> [WHAT TO DO] Beneath this instruction is a block of data; output from it exactly the lines that run from the one containing "The Leading Latin" through the one containing "13.503 | 38,2% |", inclusive.

> [AVAILABLE DATA]
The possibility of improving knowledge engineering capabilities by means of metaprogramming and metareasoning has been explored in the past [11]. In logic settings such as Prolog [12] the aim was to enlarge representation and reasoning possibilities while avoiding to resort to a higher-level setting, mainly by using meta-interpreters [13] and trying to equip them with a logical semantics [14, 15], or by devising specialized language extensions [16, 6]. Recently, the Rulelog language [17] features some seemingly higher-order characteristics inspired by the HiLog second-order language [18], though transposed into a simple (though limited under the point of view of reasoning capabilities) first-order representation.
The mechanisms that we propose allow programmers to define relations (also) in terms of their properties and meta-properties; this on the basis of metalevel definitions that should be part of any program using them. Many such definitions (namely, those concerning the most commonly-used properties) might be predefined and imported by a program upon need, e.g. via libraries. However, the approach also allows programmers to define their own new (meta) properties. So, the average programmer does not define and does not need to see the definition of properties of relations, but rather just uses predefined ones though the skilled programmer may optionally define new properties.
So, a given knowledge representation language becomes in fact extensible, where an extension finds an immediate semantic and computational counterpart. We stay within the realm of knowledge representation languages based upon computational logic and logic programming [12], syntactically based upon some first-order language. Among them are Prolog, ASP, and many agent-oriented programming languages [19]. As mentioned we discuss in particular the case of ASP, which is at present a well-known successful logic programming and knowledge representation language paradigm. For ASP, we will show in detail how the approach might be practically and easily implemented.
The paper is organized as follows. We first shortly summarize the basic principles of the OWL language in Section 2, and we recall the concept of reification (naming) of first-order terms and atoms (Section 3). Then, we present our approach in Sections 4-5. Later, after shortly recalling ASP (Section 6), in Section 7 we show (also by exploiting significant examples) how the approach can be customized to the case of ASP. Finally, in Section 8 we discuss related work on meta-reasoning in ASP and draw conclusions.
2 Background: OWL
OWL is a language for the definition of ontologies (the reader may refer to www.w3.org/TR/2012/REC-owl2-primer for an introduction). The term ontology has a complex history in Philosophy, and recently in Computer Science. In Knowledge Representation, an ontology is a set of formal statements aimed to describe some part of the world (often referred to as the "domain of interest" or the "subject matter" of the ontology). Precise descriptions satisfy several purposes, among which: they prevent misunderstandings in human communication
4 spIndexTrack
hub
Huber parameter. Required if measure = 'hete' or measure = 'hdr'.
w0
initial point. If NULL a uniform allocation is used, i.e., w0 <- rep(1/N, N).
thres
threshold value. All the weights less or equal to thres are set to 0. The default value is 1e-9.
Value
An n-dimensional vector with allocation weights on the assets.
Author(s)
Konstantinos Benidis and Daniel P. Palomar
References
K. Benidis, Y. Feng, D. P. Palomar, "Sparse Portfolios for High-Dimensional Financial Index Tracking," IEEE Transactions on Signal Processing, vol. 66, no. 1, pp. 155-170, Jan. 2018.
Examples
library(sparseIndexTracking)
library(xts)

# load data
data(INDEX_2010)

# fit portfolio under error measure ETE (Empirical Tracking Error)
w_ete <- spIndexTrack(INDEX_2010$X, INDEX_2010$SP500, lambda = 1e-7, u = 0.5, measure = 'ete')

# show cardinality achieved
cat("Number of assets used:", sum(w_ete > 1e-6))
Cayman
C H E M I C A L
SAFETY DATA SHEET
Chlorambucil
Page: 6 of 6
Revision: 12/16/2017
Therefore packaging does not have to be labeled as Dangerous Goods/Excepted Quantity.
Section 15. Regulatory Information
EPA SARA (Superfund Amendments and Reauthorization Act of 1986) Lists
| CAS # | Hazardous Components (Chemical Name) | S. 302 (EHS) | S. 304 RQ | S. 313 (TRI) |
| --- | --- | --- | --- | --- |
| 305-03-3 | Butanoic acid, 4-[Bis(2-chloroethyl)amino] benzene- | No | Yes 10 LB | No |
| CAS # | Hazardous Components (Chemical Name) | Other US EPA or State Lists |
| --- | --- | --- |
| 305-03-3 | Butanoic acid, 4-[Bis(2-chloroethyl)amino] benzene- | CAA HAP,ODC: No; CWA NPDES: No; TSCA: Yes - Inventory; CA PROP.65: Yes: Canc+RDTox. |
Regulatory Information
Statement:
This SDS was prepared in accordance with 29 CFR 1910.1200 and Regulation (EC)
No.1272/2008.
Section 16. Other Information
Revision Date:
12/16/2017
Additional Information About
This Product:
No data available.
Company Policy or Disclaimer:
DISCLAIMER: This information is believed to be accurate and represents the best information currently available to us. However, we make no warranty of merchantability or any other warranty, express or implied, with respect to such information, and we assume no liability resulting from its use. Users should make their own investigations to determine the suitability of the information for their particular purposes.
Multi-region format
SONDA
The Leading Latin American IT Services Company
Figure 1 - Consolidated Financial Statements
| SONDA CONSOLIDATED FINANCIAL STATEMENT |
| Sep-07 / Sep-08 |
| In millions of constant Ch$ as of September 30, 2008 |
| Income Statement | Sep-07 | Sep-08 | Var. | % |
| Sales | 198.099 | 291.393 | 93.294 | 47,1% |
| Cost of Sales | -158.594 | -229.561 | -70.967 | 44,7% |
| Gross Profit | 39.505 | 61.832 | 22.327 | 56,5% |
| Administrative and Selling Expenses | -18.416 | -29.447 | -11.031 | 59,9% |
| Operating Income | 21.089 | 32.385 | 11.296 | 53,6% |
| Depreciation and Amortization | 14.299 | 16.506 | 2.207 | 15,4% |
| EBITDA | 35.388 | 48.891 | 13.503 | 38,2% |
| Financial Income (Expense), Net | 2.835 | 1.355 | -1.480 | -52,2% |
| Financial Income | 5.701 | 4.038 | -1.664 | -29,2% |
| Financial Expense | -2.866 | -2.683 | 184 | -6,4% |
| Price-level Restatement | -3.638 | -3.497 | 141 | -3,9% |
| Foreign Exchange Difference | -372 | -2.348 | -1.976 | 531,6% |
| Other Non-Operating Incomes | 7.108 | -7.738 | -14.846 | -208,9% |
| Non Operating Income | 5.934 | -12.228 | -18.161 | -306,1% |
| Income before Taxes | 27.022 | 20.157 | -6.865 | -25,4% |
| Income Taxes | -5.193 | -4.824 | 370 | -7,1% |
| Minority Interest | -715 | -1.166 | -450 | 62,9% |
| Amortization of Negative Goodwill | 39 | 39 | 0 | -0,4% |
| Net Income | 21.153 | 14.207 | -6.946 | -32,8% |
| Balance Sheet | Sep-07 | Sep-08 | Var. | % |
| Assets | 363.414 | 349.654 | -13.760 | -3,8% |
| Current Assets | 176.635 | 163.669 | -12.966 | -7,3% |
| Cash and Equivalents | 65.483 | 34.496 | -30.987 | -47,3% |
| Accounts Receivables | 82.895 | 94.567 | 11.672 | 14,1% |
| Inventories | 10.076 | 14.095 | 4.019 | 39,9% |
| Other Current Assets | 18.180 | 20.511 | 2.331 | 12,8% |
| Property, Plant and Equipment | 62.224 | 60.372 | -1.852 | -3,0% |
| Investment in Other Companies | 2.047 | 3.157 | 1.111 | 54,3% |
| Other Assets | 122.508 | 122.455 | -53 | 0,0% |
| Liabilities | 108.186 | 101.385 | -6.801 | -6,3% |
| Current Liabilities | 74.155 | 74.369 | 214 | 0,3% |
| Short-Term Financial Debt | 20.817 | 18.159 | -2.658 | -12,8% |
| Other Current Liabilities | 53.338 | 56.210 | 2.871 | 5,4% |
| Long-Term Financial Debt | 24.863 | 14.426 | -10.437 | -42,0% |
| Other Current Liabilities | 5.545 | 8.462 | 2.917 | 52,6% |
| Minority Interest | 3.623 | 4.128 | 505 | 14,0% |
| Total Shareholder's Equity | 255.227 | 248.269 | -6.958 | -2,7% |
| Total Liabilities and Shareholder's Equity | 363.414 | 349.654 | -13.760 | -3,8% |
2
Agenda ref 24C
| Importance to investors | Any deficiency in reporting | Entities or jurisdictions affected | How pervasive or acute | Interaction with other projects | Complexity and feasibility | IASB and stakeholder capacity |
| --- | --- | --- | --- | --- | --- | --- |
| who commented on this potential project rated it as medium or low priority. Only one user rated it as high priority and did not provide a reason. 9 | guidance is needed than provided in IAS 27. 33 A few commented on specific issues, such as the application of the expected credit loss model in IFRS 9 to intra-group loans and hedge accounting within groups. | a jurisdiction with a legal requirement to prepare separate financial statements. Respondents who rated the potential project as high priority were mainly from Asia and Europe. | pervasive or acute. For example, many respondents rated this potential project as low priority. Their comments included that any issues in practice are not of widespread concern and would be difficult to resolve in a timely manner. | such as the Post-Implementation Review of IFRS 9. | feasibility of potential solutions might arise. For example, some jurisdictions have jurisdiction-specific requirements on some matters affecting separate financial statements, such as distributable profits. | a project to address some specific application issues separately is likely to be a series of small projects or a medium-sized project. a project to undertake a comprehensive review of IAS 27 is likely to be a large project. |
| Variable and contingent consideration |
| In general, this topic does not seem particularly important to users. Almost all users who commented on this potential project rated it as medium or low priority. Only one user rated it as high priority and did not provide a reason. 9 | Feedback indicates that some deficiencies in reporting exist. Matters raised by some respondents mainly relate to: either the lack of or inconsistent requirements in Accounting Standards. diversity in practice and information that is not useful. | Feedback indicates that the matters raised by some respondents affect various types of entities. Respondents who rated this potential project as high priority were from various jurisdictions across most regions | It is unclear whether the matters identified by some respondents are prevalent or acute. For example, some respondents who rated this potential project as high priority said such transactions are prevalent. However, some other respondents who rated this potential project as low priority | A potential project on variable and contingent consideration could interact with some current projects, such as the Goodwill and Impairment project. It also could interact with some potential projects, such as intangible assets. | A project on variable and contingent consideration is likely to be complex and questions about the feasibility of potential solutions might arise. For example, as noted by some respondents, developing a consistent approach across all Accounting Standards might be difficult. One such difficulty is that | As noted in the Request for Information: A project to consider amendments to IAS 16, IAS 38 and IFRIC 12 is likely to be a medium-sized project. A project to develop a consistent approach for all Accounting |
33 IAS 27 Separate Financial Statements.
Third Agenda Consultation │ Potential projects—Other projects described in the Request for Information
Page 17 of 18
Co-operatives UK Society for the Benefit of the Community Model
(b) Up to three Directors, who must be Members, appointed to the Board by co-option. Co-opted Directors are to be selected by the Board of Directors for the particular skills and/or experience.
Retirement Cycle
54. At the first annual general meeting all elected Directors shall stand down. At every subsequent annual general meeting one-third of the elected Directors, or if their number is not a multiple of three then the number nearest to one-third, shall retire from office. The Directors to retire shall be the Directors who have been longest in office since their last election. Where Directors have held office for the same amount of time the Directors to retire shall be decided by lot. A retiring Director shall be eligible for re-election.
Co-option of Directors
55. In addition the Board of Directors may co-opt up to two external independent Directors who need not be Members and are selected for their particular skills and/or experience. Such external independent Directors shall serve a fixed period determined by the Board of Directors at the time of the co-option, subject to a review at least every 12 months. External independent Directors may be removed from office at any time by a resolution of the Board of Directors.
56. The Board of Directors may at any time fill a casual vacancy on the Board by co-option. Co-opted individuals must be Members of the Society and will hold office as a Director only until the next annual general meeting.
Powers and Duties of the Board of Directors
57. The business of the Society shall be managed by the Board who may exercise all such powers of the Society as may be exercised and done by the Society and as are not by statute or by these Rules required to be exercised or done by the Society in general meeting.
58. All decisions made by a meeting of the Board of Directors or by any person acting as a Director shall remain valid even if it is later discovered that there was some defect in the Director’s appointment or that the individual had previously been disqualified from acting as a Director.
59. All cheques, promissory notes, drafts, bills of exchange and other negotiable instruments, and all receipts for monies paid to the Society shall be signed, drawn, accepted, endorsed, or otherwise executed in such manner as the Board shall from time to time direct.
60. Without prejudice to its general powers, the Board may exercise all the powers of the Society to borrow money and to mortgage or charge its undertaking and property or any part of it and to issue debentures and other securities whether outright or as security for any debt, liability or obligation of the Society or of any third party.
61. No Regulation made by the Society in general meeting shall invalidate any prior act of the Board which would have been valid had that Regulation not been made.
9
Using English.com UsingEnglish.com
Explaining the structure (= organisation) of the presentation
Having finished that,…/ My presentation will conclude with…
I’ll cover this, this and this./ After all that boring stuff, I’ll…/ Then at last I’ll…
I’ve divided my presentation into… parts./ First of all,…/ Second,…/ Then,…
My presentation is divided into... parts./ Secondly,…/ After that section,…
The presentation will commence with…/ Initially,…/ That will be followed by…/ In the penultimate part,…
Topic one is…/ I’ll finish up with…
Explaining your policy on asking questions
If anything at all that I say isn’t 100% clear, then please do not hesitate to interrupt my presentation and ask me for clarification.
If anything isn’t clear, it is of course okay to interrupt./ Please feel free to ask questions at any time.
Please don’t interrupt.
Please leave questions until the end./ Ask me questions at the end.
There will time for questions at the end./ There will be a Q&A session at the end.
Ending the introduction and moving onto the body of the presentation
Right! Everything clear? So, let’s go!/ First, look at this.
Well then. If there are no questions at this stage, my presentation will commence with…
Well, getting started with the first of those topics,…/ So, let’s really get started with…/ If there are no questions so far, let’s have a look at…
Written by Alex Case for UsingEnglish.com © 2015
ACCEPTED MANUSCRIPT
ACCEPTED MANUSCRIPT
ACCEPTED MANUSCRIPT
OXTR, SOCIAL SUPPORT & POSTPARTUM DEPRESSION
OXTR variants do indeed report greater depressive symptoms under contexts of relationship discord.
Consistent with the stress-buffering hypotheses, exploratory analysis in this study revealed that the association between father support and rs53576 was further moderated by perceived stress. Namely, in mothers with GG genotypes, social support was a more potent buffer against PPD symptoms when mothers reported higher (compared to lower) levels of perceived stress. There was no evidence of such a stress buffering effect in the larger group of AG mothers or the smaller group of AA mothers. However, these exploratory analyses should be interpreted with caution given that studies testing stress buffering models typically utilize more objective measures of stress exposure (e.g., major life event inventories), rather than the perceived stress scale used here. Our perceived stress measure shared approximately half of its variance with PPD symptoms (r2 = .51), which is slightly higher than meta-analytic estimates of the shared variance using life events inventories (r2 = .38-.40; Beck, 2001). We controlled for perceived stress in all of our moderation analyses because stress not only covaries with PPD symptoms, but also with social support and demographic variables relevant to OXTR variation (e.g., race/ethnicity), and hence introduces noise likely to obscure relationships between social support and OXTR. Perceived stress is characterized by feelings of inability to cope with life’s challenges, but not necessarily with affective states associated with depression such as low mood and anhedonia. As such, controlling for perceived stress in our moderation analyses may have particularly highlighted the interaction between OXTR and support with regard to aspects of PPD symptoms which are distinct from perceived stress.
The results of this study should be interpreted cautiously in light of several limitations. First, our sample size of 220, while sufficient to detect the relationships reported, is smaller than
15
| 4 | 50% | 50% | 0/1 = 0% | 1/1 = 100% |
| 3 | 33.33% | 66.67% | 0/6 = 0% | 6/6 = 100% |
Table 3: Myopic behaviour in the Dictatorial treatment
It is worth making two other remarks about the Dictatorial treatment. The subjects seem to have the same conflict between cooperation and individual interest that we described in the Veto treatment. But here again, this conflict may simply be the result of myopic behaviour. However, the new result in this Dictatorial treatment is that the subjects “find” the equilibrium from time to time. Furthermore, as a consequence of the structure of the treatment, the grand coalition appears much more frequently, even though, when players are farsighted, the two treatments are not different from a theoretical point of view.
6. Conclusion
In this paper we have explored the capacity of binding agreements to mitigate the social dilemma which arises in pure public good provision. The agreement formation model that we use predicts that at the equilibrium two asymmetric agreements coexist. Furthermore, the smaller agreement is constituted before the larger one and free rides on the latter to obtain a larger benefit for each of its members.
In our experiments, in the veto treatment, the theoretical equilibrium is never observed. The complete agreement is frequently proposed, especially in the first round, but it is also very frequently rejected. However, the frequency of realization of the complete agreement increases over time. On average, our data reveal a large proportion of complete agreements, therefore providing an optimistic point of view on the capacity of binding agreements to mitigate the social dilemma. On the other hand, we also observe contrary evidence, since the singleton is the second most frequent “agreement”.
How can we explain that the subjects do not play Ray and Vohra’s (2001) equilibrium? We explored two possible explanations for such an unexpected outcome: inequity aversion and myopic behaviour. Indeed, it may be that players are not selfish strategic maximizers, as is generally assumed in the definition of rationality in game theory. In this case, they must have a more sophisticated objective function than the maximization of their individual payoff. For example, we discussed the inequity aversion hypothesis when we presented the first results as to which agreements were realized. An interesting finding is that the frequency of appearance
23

> [THE COMPLETED TASK]
The Leading Latin American IT Services Company
Figure 1 - Consolidated Financial Statements
| SONDA CONSOLIDATED FINANCIAL STATEMENT |
| Sep-07 / Sep-08 |
| In millions of constant Ch$ as of September 30, 2008 |
| Income Statement | Sep-07 | Sep-08 | Var. | % |
| Sales | 198.099 | 291.393 | 93.294 | 47,1% |
| Cost of Sales | -158.594 | -229.561 | -70.967 | 44,7% |
| Gross Profit | 39.505 | 61.832 | 22.327 | 56,5% |
| Administrative and Selling Expenses | -18.416 | -29.447 | -11.031 | 59,9% |
| Operating Income | 21.089 | 32.385 | 11.296 | 53,6% |
| Depreciation and Amortization | 14.299 | 16.506 | 2.207 | 15,4% |
| EBITDA | 35.388 | 48.891 | 13.503 | 38,2% |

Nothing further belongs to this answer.